MACON—The new SAT Reasoning Test, which was administered for the first time on March 12, features several changes that give college officials a better idea of how prepared students are for college study, but the writing section poses some concerns, according to Dr. Karen Michael, an assistant professor at Mercer University’s Tift College of Education.

Changes to the test include the addition of problems taught in third-year college preparatory math courses, more critical reading questions, the elimination of analogies and a new writing section.

“The inclusion of the Standard English multiple choice questions and the 25-minute essay may provide interesting and superior results since students spend more time in school writing than they do studying analogies,” Michael said. “The analogy portion of the SAT has been criticized for years because it does not accurately predict a student’s ability to do well in college.”

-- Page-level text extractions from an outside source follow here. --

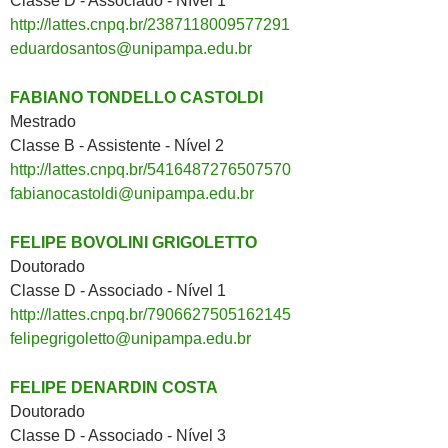
Classe D - Associado - Nível 1
http://lattes.cnpq.br/2387118009577291
eduardosantos@unipampa.edu.br
FABIANO TONDELLO CASTOLDI
Mestrado
Classe B - Assistente - Nível 2
http://lattes.cnpq.br/5416487276507570
fabianocastoldi@unipampa.edu.br
FELIPE BOVOLINI GRIGOLETTO
Doutorado
Classe D - Associado - Nível 1
http://lattes.cnpq.br/7906627505162145
felipegrigoletto@unipampa.edu.br
FELIPE DENARDIN COSTA
Doutorado
Classe D - Associado - Nível 3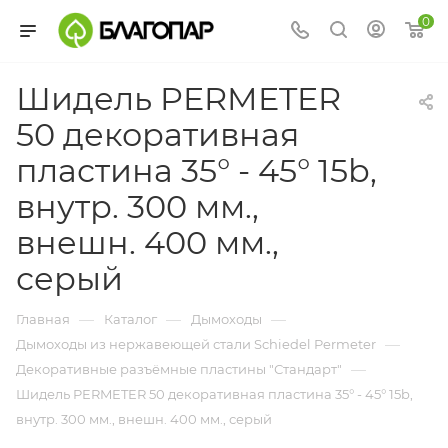
0
Шидель PERMETER
50 декоративная
пластина 35° - 45° 15b,
внутр. 300 мм.,
внешн. 400 мм.,
серый
—
—
—
Главная
Каталог
Дымоходы
—
Дымоходы из нержавеющей стали Schiedel Permeter
—
Декоративные разъёмные пластины "Стандарт"
Шидель PERMETER 50 декоративная пластина 35° - 45° 15b,
внутр. 300 мм., внешн. 400 мм., серый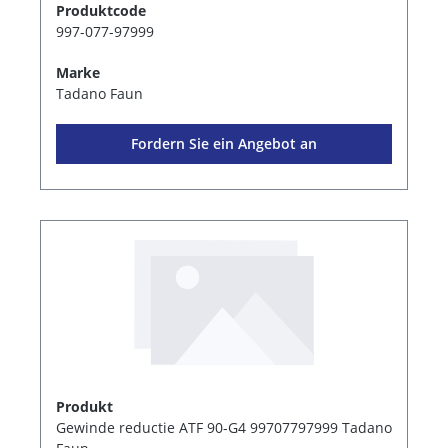
Produktcode
997-077-97999
Marke
Tadano Faun
Fordern Sie ein Angebot an
Produkt
Gewinde reductie ATF 90-G4 99707797999 Tadano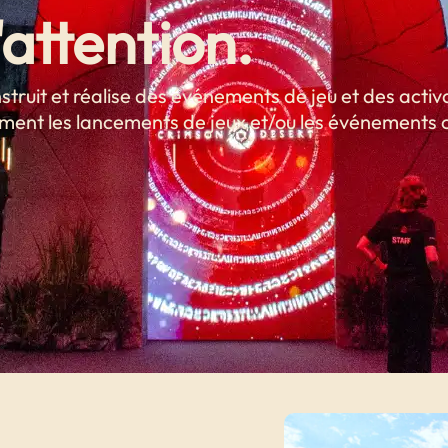
'attention.
truit et réalise des événements de jeu et des activ
orment les lancements de jeux et/ou les événements 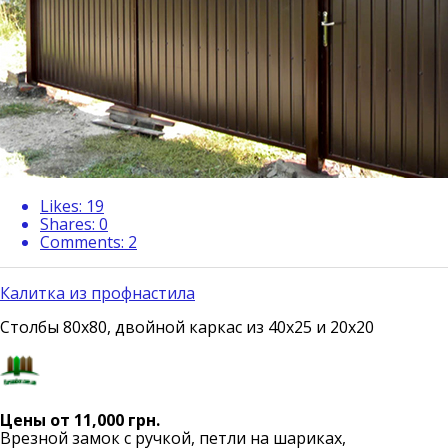
Likes:
19
Shares:
0
Comments:
2
Калитка из профнастила
Столбы 80х80, двойной каркас из 40х25 и 20х20
Цены от 11,000 грн.
Врезной замок с ручкой, петли на шариках,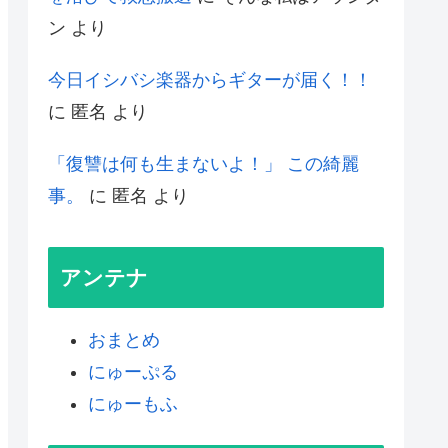
ン
より
今日イシバシ楽器からギターが届く！！
に
匿名
より
「復讐は何も生まないよ！」 この綺麗
事。
に
匿名
より
アンテナ
おまとめ
にゅーぷる
にゅーもふ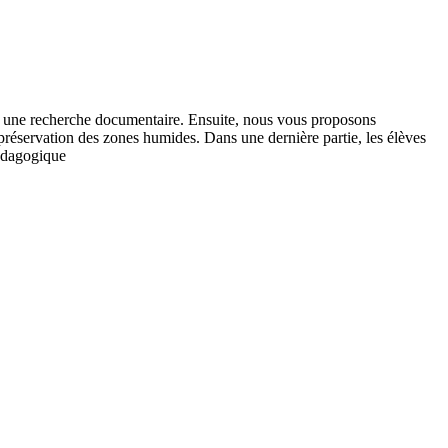
sur une recherche documentaire. Ensuite, nous vous proposons
a préservation des zones humides. Dans une dernière partie, les élèves
pédagogique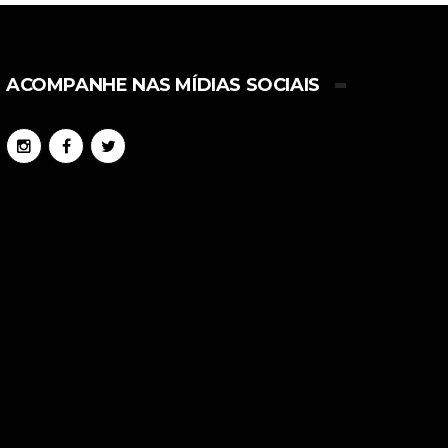
ACOMPANHE NAS MÍDIAS SOCIAIS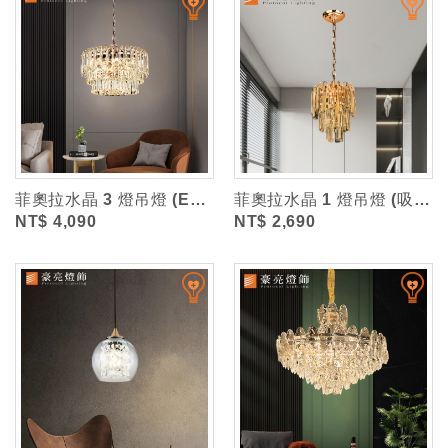
菲奧拉水晶 3 燈吊燈 (E14)
菲奧拉水晶 1 燈吊燈 (吸頂盤直徑約10cm)
NT$ 4,090
NT$ 2,690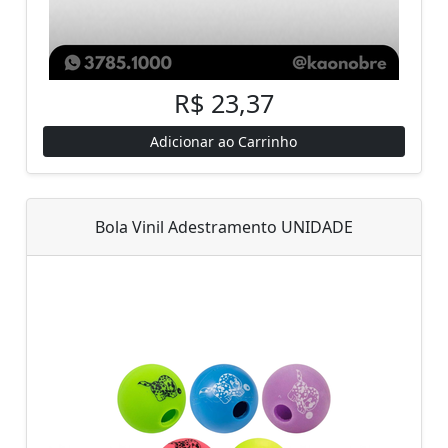
R$ 23,37
Adicionar ao Carrinho
Bola Vinil Adestramento UNIDADE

Michael said the writing portion will enable educators to investigate the data to determine students’ writing strengths and weaknesses, but the essay will most likely require students to write a structured, formulaic text. Students may have difficulty writing a creative piece that is interesting and free of mechanical errors in such a short time frame.

The essay is a small portion of the SAT.  It counts as one third of the writing section (800 points) and one-ninth of the entire SAT (2400 points).

“One of my concerns is that only two raters will evaluate a student’s essay,” Michael said.

She explained that a third rater will not review the essay unless there is a discrepancy between the two raters’ scores.

“An essay that is graded cursorily is not a quality indicator of a student’s ability to write,” the Mercer faculty member said. “A student writing a scripted five paragraph essay in under 25 minutes is writing to the test and this may not measure the student’s actual writing abilities. It may measure proficiency, but not quality or creativity.”

Michael completed her dissertation on the fifth grade standardized writing test and served on a testing committed when she taught school in Gwinnett County.